Apple Urged to Make Its First Conflict-Free iPhone

Every year Apple releases a report about its impact on the environment and how its workers are treated.

The Cupertino-based company may want to look into its business dealings in the Congo.

A Congolese activist and attorney is pushing Tim Cook and company to ensure that its products are conflict free.

Delly Mawazo's op-ed in the Guardian is provocatively titled "Apple: time to make a conflict-free iPhone" and it highlights the role that slave labor and civil strife play in building some of tech's hottest gadgets.

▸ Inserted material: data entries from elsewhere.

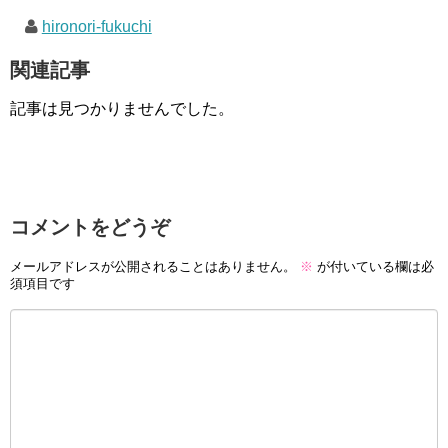
hironori-fukuchi
関連記事
記事は見つかりませんでした。
コメントをどうぞ
メールアドレスが公開されることはありません。
※
が付いている欄は必
須項目です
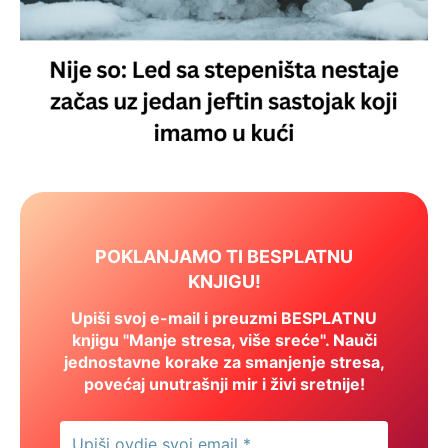
POKLANJAMO TI BESPLATNU
KNJIGU!
Upiši svoj e-mail i preuzmi BESPLATNU
knjigu "Manje stresa, više sreće". Nauči
jednostavne korake za smanjenje stresa,
povećaj unutrašnji mir i živi sretnije!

From the iPhone to computers to server boxes, Mawazo says minerals -- such as tungsten, tantalum, tin, and gold -- are often found in Congo and are used to power gadgets, including the iPhone.

He writes:

While minerals from the Congo have enriched your life, they have often brought violence, rape and instability to my home country. That's because those armed groups fighting for control of these mineral resources use murder, extortion and mass rape as a deliberate strategy to intimidate and control local populations, which helps them secure control of mines, trading routes and other strategic areas.

But Mawazo doesn't rip Apple for its role in the conflict. In fact he says the company "has been an industry leader in both supply chain management and making corporate social responsibility a priority."

Over the past two years, Apple has tried hard to source materials responsibly and to control the supply chain.

But Mawazo wants Apple to do more in order to encourage other tech companies to follow suit.